Domplatz 1 | 2700 Wiener Neustadt

BEGEGNUNG.

BILDUNG.

STILLE.

Do. 26.03.2026  |  Bildungszentrum St. Bernhard  |  W26-G30021

Kultur der Begegnung

Wie leben wir in einer vielfältigen Gesellschaft gut zusammen?

Ernst Fürlinger
2700 Wiener Neustadt, Domplatz 1, Bildungszentrum St. Bernhard
Kosten: Freie Spende erbeten
Do. 26.03.2026, 19:00 - 20:30 Uhr

Was sind Haltungen und Kompetenzen, die für ein gedeihliches, konstruktives Zusammenleben in der religiös und weltanschaulich vielfältigen Gesellschaft wichtig sind?

Was sind Haltungen und Kompetenzen, die für ein gedeihliches, konstruktives Zusammenleben in der religiös und weltanschaulich vielfältigen Gesellschaft wichtig sind? Der Vortrag stützt sich auf Überlegungen und Einsichten eines erfahrenen Praktikers des interreligiösen Dialogs: Lange bevor er Papst wurde, engagierte sich Franziskus/ Jorge Bergoglio für gute Beziehungen zwischen Juden, Muslimen und Christen in Buenos Aires, rund um den Leitbegriff „Kultur der Begegnung“. Deren Grundelemente aus seiner Sicht werden in Beziehung gesetzt mit sozialwissenschaftlichen Erkenntnissen, die diese stützen. Der Vortrag stellt damit eine Orientierung für die Praxis des alltäglichen „Dialog des Lebens“ in einer multireligiösen Stadt wie Wiener Neustadt zur Diskussion.


Im Anschluss daran wird das Thema anhand der israelisch-palästinensischen Beziehungen diskutiert, aus der Perspektive der Friedensinitiative „Standing Together Vienna“ (Englisch, mit Übersetzung).

  • Dr. Ruth Katz, Musikerin und Pädagogin. Geboren und aufgewachsen in Westjerusalem. Seit meinem Umzug nach Wien vor vier Jahren bin ich Mitglied des One State Embassy Art Collective, das unmittelbar nach dem 7. Oktober die Initiative „Standing Together Vienna“ ins Leben gerufen hat. Seit den 70er Jahren engagiere ich mich als Aktivistin für Frieden und Menschenrechte. Ich bin davon überzeugt, dass der Dialog der faire und richtige Weg ist, um gerechte Lösungen für Konflikte zu finden.
  • Fatima El Shebiny ist eine ägyptisch-österreichische Friedenspädagogin, Aktivistin und ausgebildete Biochemikerin mit Wohnsitz in Wien. Sie ist Mitbegründerin und Vorsitzende von „Shalom and Salam – Scenes of Peace“, einer Initiative, die jüdische, muslimische und junge Menschen unterschiedlicher Herkunft durch theaterbasierte Workshops in österreichischen Schulen und Gemeinden in einen Dialog bringt.

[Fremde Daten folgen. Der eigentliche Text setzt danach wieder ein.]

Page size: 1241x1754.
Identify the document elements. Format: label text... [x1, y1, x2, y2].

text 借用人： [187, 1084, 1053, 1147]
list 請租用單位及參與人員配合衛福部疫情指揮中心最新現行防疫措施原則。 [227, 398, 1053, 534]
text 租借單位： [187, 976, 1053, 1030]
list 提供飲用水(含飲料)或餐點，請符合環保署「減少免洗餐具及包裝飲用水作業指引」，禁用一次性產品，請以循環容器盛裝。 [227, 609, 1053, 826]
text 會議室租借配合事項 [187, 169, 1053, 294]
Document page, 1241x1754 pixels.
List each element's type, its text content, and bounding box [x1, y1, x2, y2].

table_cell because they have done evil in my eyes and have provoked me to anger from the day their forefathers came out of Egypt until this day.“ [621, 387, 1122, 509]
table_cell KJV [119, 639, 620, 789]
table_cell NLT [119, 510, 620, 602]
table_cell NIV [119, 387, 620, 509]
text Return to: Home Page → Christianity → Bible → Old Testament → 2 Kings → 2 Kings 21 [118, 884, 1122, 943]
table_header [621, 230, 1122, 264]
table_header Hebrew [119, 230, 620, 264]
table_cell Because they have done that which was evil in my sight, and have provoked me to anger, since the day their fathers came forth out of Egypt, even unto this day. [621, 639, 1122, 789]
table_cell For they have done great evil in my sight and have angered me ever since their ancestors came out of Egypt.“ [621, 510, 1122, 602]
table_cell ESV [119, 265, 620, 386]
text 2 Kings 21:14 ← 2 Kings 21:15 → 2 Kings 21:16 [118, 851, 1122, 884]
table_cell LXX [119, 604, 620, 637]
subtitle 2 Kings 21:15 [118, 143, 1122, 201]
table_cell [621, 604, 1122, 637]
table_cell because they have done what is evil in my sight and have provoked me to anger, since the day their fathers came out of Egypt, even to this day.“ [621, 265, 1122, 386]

Sie engagiert sich intensiv in der interkulturellen und interreligiösen Arbeit, ist in Initiativen wie „Standing Together Vienna“ aktiv und trägt zu breiteren Bemühungen zur Förderung von sozialer Gerechtigkeit, Antirassismus und friedlichem Zusammenleben bei. Ihre Arbeit verbindet pädagogische Praxis, Basisaktivismus und internationales Engagement, insbesondere in Kontexten, die von Konflikten und Vertreibung geprägt sind.

Durch ihre Projekte und ihre öffentlichen Vorträge setzt sie sich für eine „Kultur der Begegnung“ ein, die auf Empathie, kritischer Reflexion und gemeinsamer Menschlichkeit basiert – sie überbrückt Gräben und schafft Räume, in denen schwierige Gespräche zu echtem Verständnis führen können.

  • Ernst Fürlinger, kath. Theologe und Religionswissenschaftler, seit 1986 aktiv im Bereich interreligiöse Bildung, u.a. Aufbau des Lehrgangs „Weltreligionen“ in den 1990er Jahren im Bildungshaus St. Virgil; Masterlehrgang „Interreligiöser Dialog. Begegnung von Juden, Christen und Muslimen“ an der Donau-Uni Krems. Autor des Buchs „Handwerker der Hoffnung. Papst Franziskus und der interreligiöse Dialog“.
Der Gesprächsabend wird in Kooperation mit dem Interreligiösen Forum Wiener Neustadt durchgeführt.